Durante la giornata sono stati affrontati più temi. Il primo intervento ha avuto ad oggetto le cause di morte improvvisa in età giovanile con relatori i medici Rosario Russo e Alberto Chisari. A seguire un intervento sull’epidemiologia delle malattie aritmiche relazionato dai medici Alfonso Cipolla e Felice Rindone. Successivamente è intervenuta la cardiologa Fiorella Privitera che ha trattato il tema dell’esecuzione ed interpretazione di un elettrocardiogramma. Infine ha relazionato G. Bartolomeo sul ruolo dell’infermiere.

Sono intervenuti a presentare il progetto di screening cardiologico nelle scuole per la prevenzione delle morti improvvise giovanili Cristel Meli, presidente dell’associazione onlus Segui il tuo cuore e Ivano Ferrara, presidente dell’Ordine Professioni infermieristiche.

Durante l’evento formativo sono intervenuti il direttore generale Alessandro Caltagirone, il direttore sanitario Marcella Santino e il direttore amministrativo Pietro Genovese.
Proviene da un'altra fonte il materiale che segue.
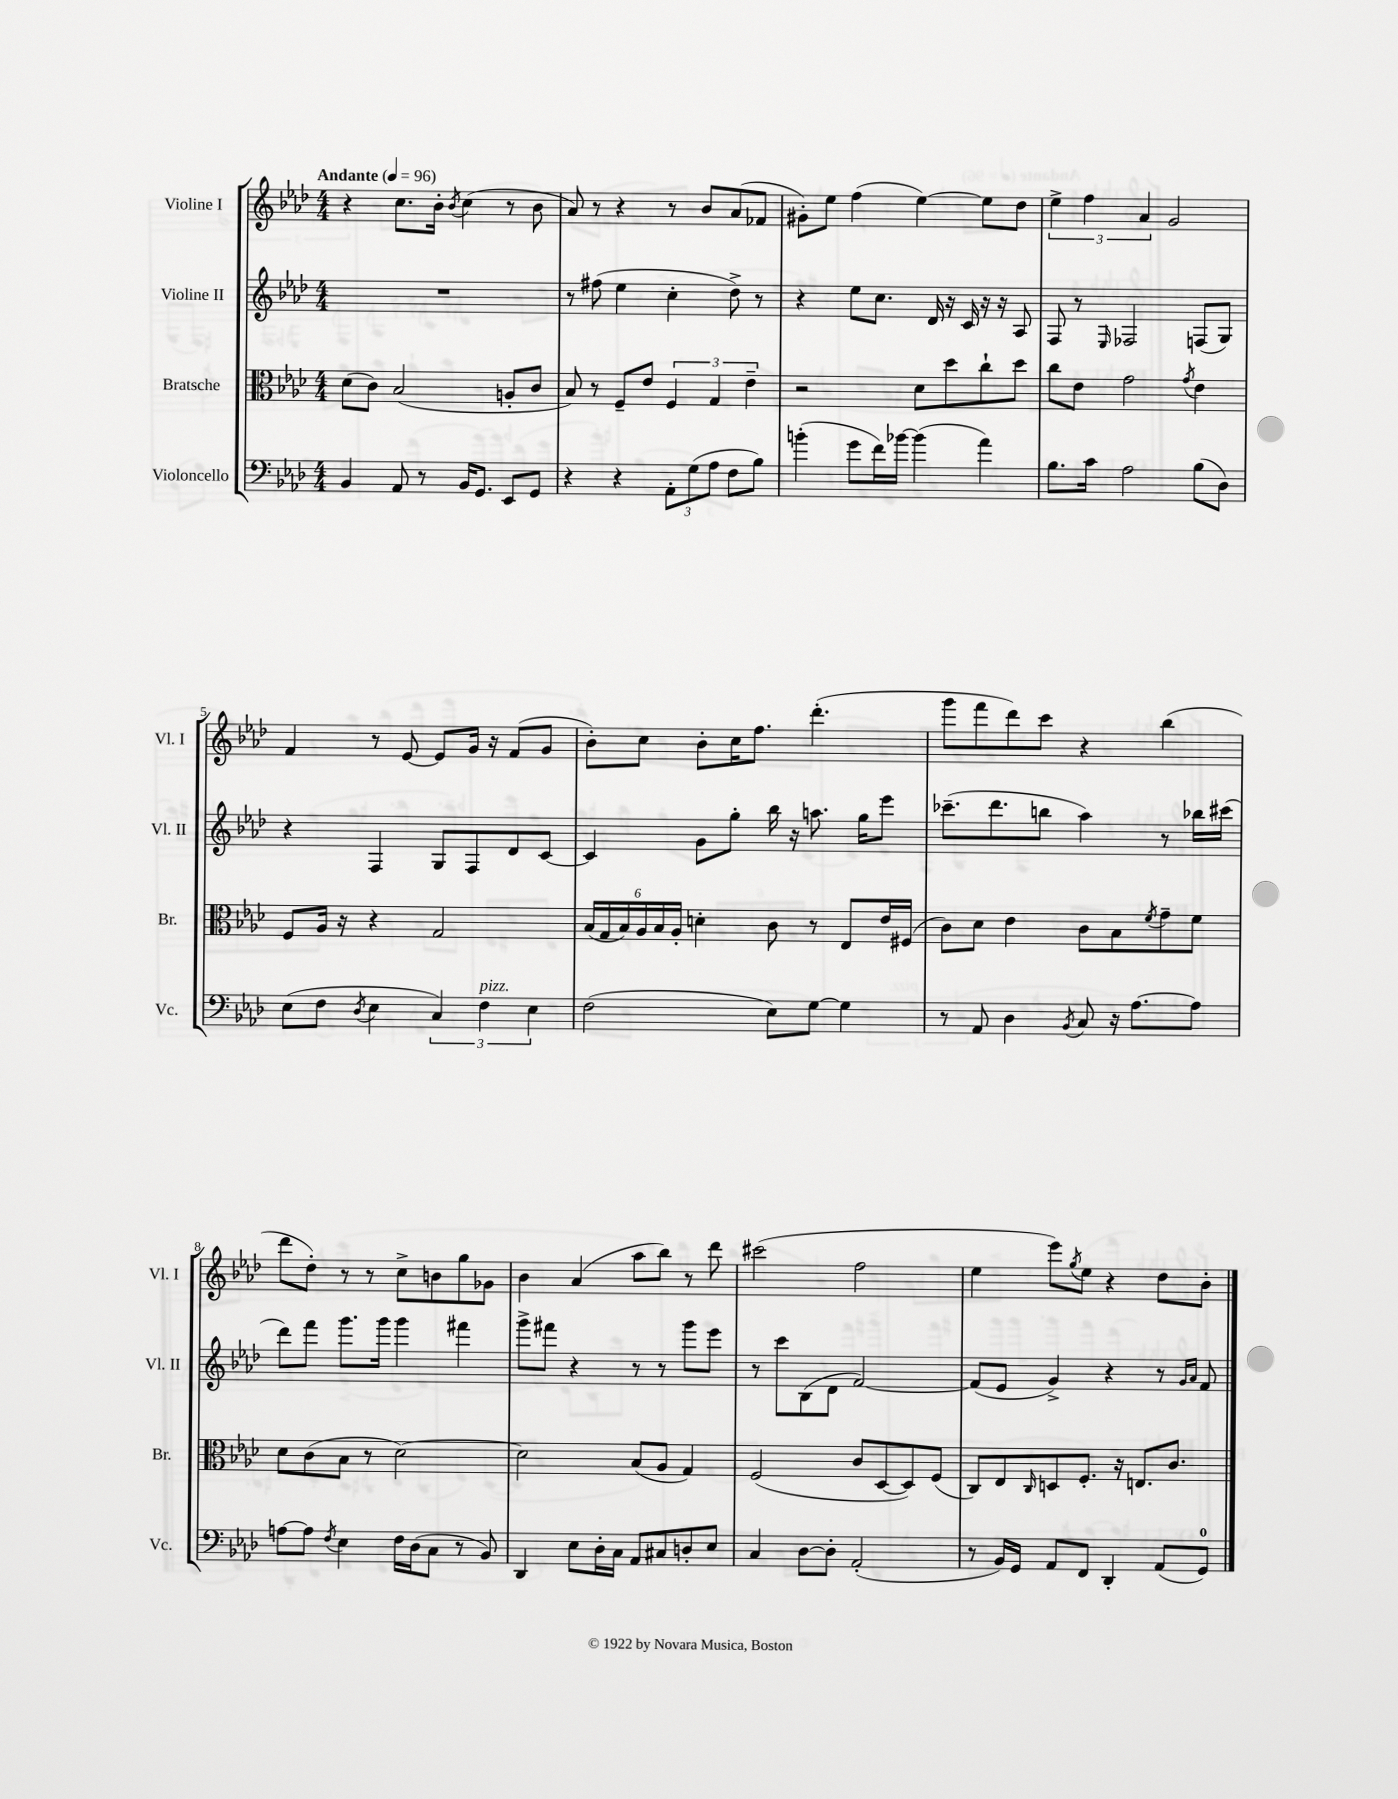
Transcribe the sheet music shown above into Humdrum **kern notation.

**kern	**kern	**kern	**kern
*part4	*part3	*part2	*part1
*staff4	*staff3	*staff2	*staff1
*I"Violoncello	*I"Bratsche	*I"Violine II	*I"Violine I
*I'Vc.	*I'Br.	*I'Vl. II	*I'Vl. I
*clefF4	*clefC3	*clefG2	*clefG2
*k[b-e-a-d-]	*k[b-e-a-d-]	*k[b-e-a-d-]	*k[b-e-a-d-]
*M4/4	*M4/4	*M4/4	*M4/4
*MM96	*MM96	*MM96	*MM96
=1	=1	=1	=1
!	!	!	!LO:TX:a:B:t=Andante
4BB-/	(8d-\L	1r	4r
.	8c\J)	.	.
8AA-/	(2B-/	.	8.cc\L
8r	.	.	.
.	.	.	16b-'\Jk
.	.	.	8qb-/
16BB-/KL	.	.	(4cc\
8.GG/J	.	.	.
8EE-/L	8An'/L	.	8r
8GG/J	8c/J	.	8b-\
=2	=2	=2	=2
4r	8B-/)	8r	8a-/)
.	8r	(8ff#X\	8r
4r	8F~/L	4ee-\	4r
.	8e-/J	.	.
12AA-'\L	6F/	4cc'\	8r
(12G\	.	.	.
.	.	.	8b-/L
12A-\J	6G/	.	.
8F\L	.	8dd-^\)	(8a-/
.	6e-~\	.	.
8B-\J)	.	8r	8f-X/J
=3	=3	=3	=3
(4bn'\	2r	4r	8g#X'\L)
.	.	.	8ee-\J
8g\L	.	8ee-\L	(4ff\
16f\L)	.	8.cc\J	.
[16b-X\JJ	.	.	.
(4b-\]	8d-\L	.	[4ee-\)
.	.	16d-/	.
.	8dd-\	16r	.
.	.	16c/	.
4a-\)	8cc`\	16r	8ee-\L]
.	.	16r	.
.	8dd-\J	8A-/	8dd-\J
=4	=4	=4	=4
8.B-\L	8cc\L	8F/	6ee-^\
.	8e-\J	8r	.
.	.	.	6ff\
16c\Jk	.	.	.
.	.	16qqE-/	.
2A-\	2g\	2F-X/	.
.	.	.	6a-/
.	.	.	2g/
.	8qg/	.	.
(8B-\L	4e-\	(8Fn/L	.
8D-\J)	.	8G/J)	.
!!LO:LB:g=z
=5	=5	=5	=5
(8E-\L	8F/L	4r	4f/
8F\J	16A-/Jk	.	.
.	16r	.	.
8qD-/	.	.	.
4E-\	4r	4F/	8r
.	.	.	[8e-/
6C/)	2G/	8G/L	8e-/L]
.	.	8F/	16g/Jk
!LO:TX:a:i:t=pizz.	!	!	!
6F\	.	.	.
.	.	.	16r
.	.	8d-/	(8f/L
6E-\	.	.	.
.	.	[8c/J	8g/J
=6	=6	=6	=6
(2F\	(24B-/LL	4c/]	8b-'\L)
.	24G/	.	.
.	24B-/)	.	.
.	24A-/	.	8cc\J
.	24B-/	.	.
.	24A-'/JJ	.	.
.	4dn'\	8g\L	8b-'\L
.	.	8gg'\J	16cc\K
.	.	.	8.ff\J
8E-\L)	8c\	16bb-\	.
.	.	16r	.
[8G\J	8r	8.aan\	(4.ddd-'\
4G\]	8E-/L	.	.
.	.	16gg\KL	.
.	16e-/L	8eee-\J	.
.	(16F#X/JJ	.	.
=7	=7	=7	=7
8r	8c\L)	(8.ccc-X~\L	8ggg\L
8AA-/	8d-\J	.	8fff\
.	.	8.ddd-\	.
4D-\	4e-\	.	8ddd-\)
.	.	8bbn\J	8ccc\J
8qBB-/	.	.	.
8C/	8c\L	4aa-\)	4r
16r	8B-\	.	.
[8.A-\L	.	.	.
.	8qf/	.	.
.	8g~\	8r	(4bb-\
8A-\J]	8f\J	16bb-X\LL	.
.	.	(16ccc#X\JJ	.
!!LO:LB:g=z
=8	=8	=8	=8
[8An\L	8d-\L	8ddd-\L)	8ddd-\L
8A\J]	(8c\	8fff\J	8dd-'\J)
8qF/	.	.	.
4E-\	8B-\J	8.ggg\L	8r
.	8r	.	8r
.	.	16ggg\Jk	.
16F\LL	[2d-\)	4ggg\	8cc^\L
(16D-\J	.	.	.
8C\J	.	.	8bn\
8r	.	4fff#X\	8gg\
8BB-/)	.	.	8g-X\J
=9	=9	=9	=9
4DD-/	2d-\]	8ggg^\L	4b-\
.	.	8fff#X\J	.
8E-\L	.	4r	(4a-/
16D-'\L	.	.	.
16C\JJ	.	.	.
8AA-/L	(8B-/L	8r	8aa-\L
8C#X/	8A-/J	8r	8bb-\J)
8Dn'/	4G/)	8ggg\L	8r
8E-/J	.	8eee-\J	8ddd-\
=10	=10	=10	=10
4C/	(2F/	8r	(2ccc#X\
.	.	8ccc\L	.
[8D-\L	.	(8B-\	.
8D-'\J]	.	8d-\J	.
(2AA-'/	8c/L	[2f/)	2ff\
.	[8D-/	.	.
.	8D-/])	.	.
.	(8F/J	.	.
=11	=11	=11	=11
8r	8C/L)	(8f/L]	4ee-\
16BB-/LL)	8E-/	8e-/J	.
16GG/JJ	.	.	.
.	16qqC/	.	.
8AA-/L	8Dn/	4g^/)	8eee-\L)
.	.	.	8qgg/
8FF/J	8.F'/J	.	8ee-\J
4DD-'/	.	4r	4r
.	16r	.	.
.	8.En/L	.	.
(8AA-/L	.	8r	8dd-\L
.	8.c/J	.	.
.	.	16qqg/LL	.
.	.	16qqa-/JJ	.
8GG/J)	.	8f/	8b-'\J
==	==	==	==
*-	*-	*-	*-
Direttori scientifici dell’evento formativo sono stati Marcella Santino e Giovanni Longo.

Si è trattato di un evento formativo dedicato agli infermieri impegnati e interessati al progetto di screening cardiologico in età scolastica.

A seguito di una convezione stipulata tra “Segui il tuo cuore” onlus, Asp, Ordine professioni infermieristiche, e Ufficio scolastico provinciale, il progetto è iniziato a maggio ed è ripreso con l’inizio dell’anno scolastico . Lo screening è stato già eseguito su 1700 giovani di 16 istituti scolastici delle città di Caltanissetta, San Cataldo e Gela. A gennaio proseguirà con tutti i Comuni della provincia di Caltanissetta.

Lo screening sarà effettuato ai giovani delle ultime classi delle medie inferiori e quarte e quinte classi medie superiori. Su tutti i ragazzi sarà eseguito gratuitamente un elettrocardiogramma e le famiglie dovranno inoltre compilare un questionario anamnestico dove vengono raccolte informazioni che riguardano episodi cardiaci rilevanti nel giovane e casi di familiarità.

Qualora si riscontrasse un’anomalia nell’ecg o nelle informazioni raccolte il giovane verrà sottoposto a visite di secondo livello.